To the company's credit, Google has been one of the most outspoken advocates of pay equity analysis, creating a comprehensive guide for other organizations. It scores high on sites like Blendoor and InHerSight that rate companies on diversity factors.
YouTube CEO Susan Wojcicki penned an article last month on "how to break up Silicon Valley's boy's club," citing Google's improved retention of female employees after extending its paid maternity leave program. Diane Greene, senior vice president of Google Cloud, also said that she felt Google was a "safe" environment for women to ask for recognition. And Laszlo Bock, formerly a senior vice president of people operations at Google, wrote last year that Google gives women higher raises by focusing on target salaries rather than prior pay.

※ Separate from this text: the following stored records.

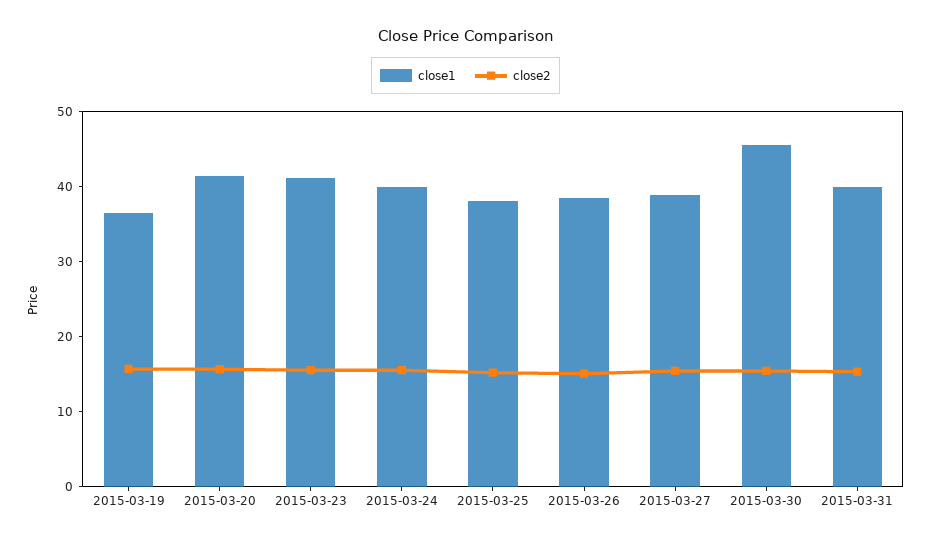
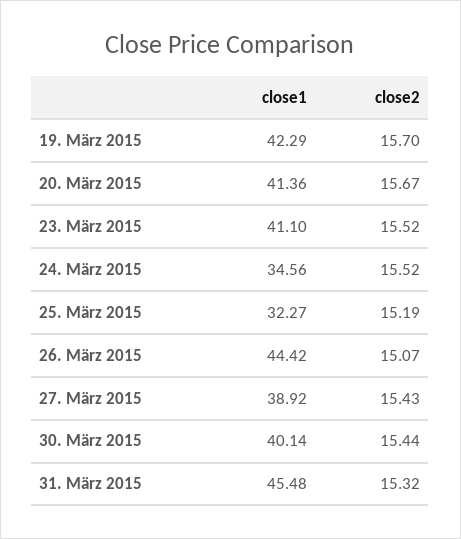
  {
    "close1": {
-     "2015-03-19": 36,
+     "2015-03-19": 42.29,
      "2015-03-20": 41.36,
      "2015-03-23": 41.1,
-     "2015-03-24": 40,
+     "2015-03-24": 34.56,
-     "2015-03-25": 38,
+     "2015-03-25": 32.27,
-     "2015-03-26": 38,
+     "2015-03-26": 44.42,
      "2015-03-27": 38.92,
-     "2015-03-30": 46,
+     "2015-03-30": 40.14,
-     "2015-03-31": 40
+     "2015-03-31": 45.48
    },
    "close2": {
      "2015-03-19": 15.7,
      "2015-03-20": 15.67,
      "2015-03-23": 15.52,
      "2015-03-24": 15.52,
      "2015-03-25": 15.19,
      "2015-03-26": 15.07,
      "2015-03-27": 15.43,
      "2015-03-30": 15.44,
      "2015-03-31": 15.32
    }
  }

But some have also pointed to a dark side at Google. Erica Baker, then at Google and now at Slack, made headlines in 2015 when she created a shared spreadsheet that showed bonuses at Google were not distributed equitably.

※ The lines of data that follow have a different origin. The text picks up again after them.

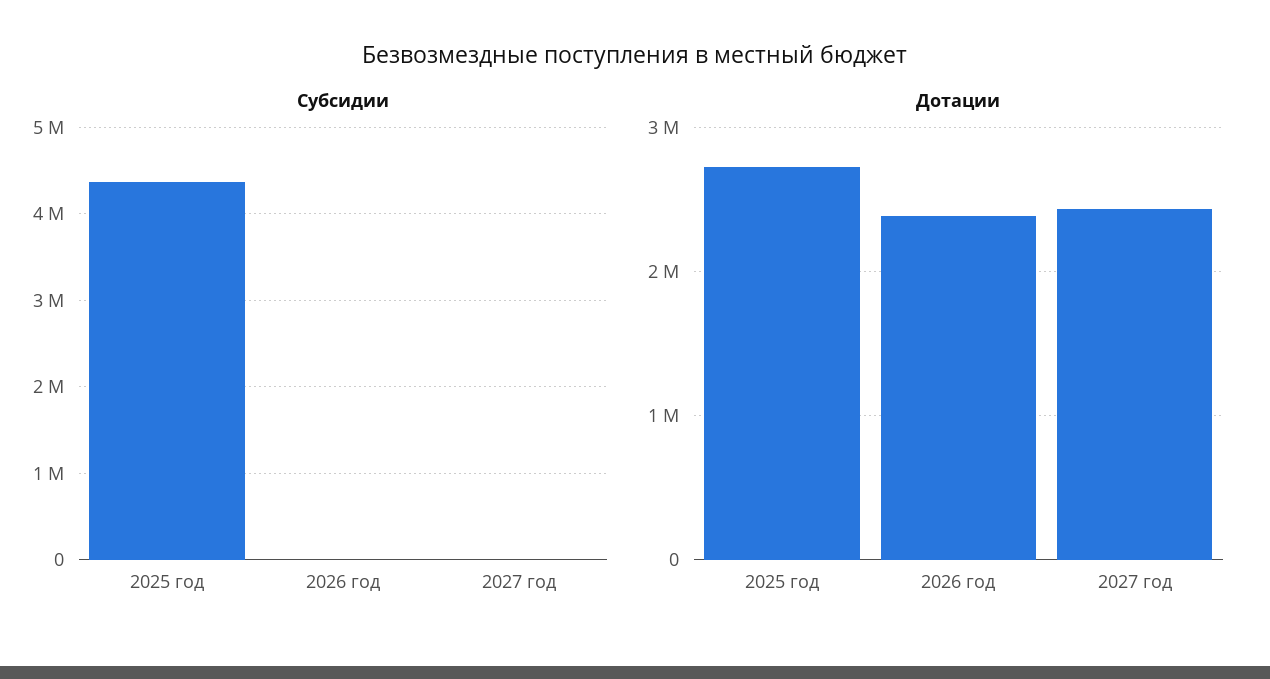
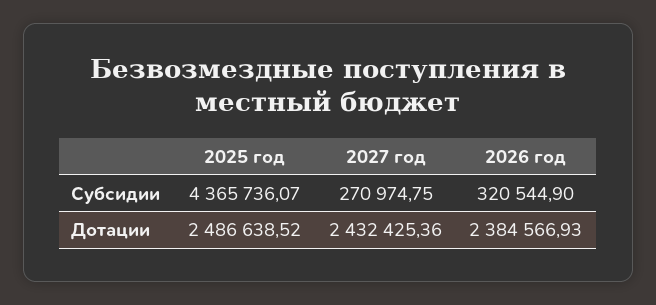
  {
    "Субсидии": {
      "2025 год": 4365736.07,
-     "2026 год": 0,
+     "2026 год": 320544.9,
-     "2027 год": 0
+     "2027 год": 270974.75
    },
    "Дотации": {
-     "2025 год": 2700000,
+     "2025 год": 2486638.52,
      "2026 год": 2384566.93,
      "2027 год": 2432425.36
    }
  }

"Google has a particularly complicated system.The issue is there's not enough women in the highest paying jobs, it's probably skewing a lot of this," Swisher said. "Look at the numbers at Google — not just Google but all of the companies in tech. Most of the engineers, who are the most highly paid people there, are men."
As companies like Uber also fight allegations of sexism, gender equity is likely to continue to be a burning concern for technology companies. Emerson said that what is disclosed publicly is less important than taking action within the organization.
"It's a question of what they're going to do about it," Swisher said.